Donna Kukama e Nandipha Mntambo sono le protagoniste dell’esposizione La matiere vivante nello spazio di piazza della Cisterna. È un dialogo a due voci, sommesso ed esplosivo, di queste artiste nate nella Repubblica Sudafricana durante l’apartheid. Le caratteristiche comuni, relative a cultura di provenienza e alla dedizione all’arte in condizioni non facili, sono superate in un’ originalissima espressione individuale che si esplica in Kukama nei grovigli di segni, dilatatisi in ampie superfici, in un alfabeto inconoscibile, mentre in Mntambo nell’utilizzo di pelli di animale come in un rito sciamanico, opere esse stesse e ugualmente misteriose. La materia è la base di partenza e di sviluppo del loro linguaggio, una materia primordiale e al contempo viva e presente. Per entrambe il lavoro veicola emozioni varie, focalizza storie ed esperienze, intuite più che svelate. Nel video di Nandipha Mntambo, che è anche performer, un’arena vuota diventa lo scenario di un’immaginaria e figurale corrida, in cui l’artista è l’unico soggetto dell’azione, in una solenne e coreografica presenza di sé.
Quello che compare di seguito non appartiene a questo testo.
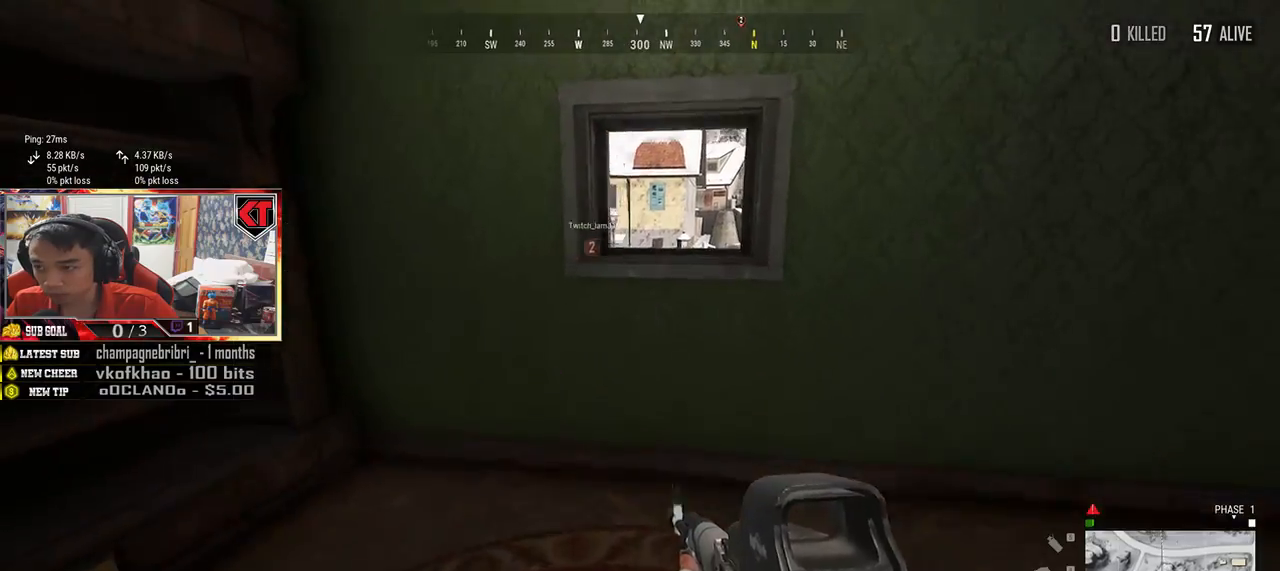
{"keys": ["c", "shift", "w"], "mouse": [], "events": [[217, "c", "down"], [300, "c", "up"], [367, "c", "down"], [450, "c", "up"], [500, "c", "down"]]}
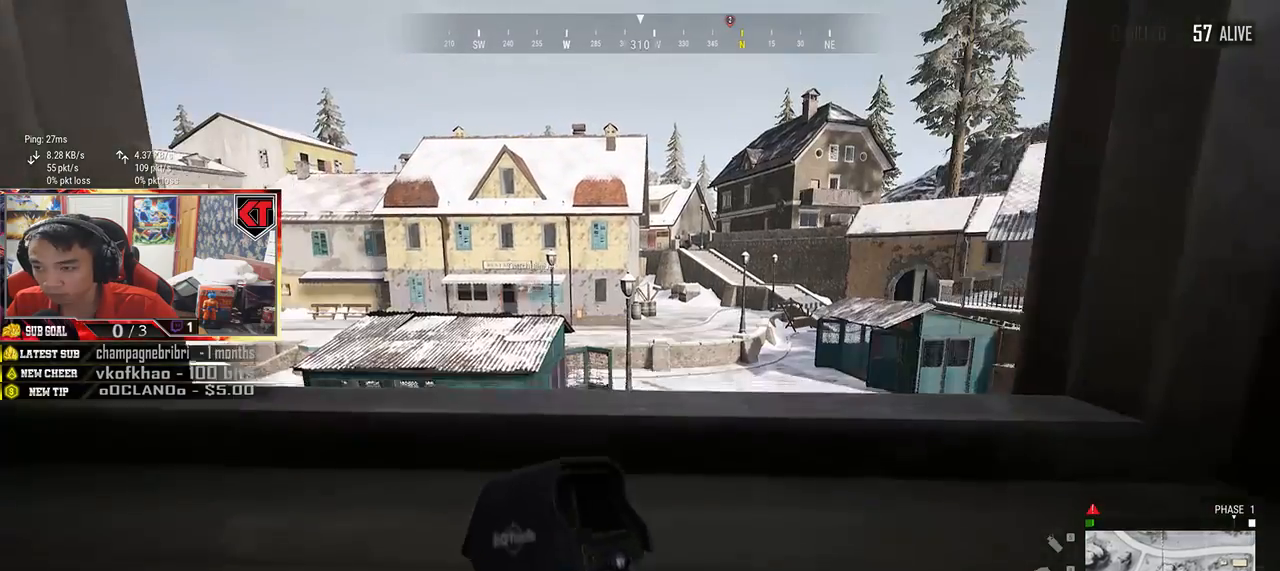
{"keys": ["c", "w"], "mouse": [], "events": [[100, "c", "up"], [150, "c", "down"], [250, "c", "up"], [284, "c", "down"], [384, "c", "up"], [450, "c", "down"], [484, "shift", "up"]]}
La collettiva Eyes in the sky, a cura di Luigi Fassi e Alberto Salvadori, allestita negli spazi del Leon Bianco, espone opere di Leila Alaoui, Kader Attia, Alejandro Campins, Jonathas De Andrade, Aziz Hazara, Jorge Macchi, Ahmed Mater, Susana Pilar, José Antonio Suárez Londoño, Nari Ward, di profondo valore testimoniale. Il progetto dei curatori è improntato a evidenziare una visione soggettiva non comune, differente da quella ufficialmente accreditata in rapporto a eventi macrostorici. L’interpretazione è quella degli artisti presenti, che provengono da varie parti del mondo e da disparate situazioni a livello politico-sociale, di religione e cultura. Le grandi emergenze del nostro tempo, tra cui le migrazioni, le devastazioni dovute a conflitti sono alcuni dei contenuti delle opere esposte, amare verità travalicate attraverso l’arte, con lo sguardo rivolto all’altrove, con gli “occhi verso il cielo”.